EXTRACTED DATA below:
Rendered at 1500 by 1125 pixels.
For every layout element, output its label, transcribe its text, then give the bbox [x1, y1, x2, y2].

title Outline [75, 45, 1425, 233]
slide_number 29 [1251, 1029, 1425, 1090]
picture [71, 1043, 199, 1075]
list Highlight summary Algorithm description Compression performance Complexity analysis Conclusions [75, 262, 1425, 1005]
End of EXTRACTED DATA.
EXTRACTED DATA below:
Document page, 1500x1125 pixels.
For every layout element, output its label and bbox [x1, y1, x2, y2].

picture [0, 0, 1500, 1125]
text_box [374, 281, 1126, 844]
End of EXTRACTED DATA.
EXTRACTED DATA below:
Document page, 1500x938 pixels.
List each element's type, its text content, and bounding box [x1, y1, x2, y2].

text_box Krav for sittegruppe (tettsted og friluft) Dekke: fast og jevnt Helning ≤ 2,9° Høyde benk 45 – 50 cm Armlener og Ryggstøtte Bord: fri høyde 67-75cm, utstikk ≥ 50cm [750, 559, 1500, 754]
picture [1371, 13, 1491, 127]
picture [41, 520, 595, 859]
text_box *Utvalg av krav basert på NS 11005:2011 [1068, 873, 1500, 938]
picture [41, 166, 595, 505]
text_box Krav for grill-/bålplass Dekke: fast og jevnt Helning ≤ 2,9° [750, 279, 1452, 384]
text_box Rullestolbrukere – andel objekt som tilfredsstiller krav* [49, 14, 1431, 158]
End of EXTRACTED DATA.
> [WHAT TO WORK ON] Take every line above carrying "page" and return it.

> [FINISHED TASK]
Document page, 1500x1125 pixels.
Document page, 1500x938 pixels.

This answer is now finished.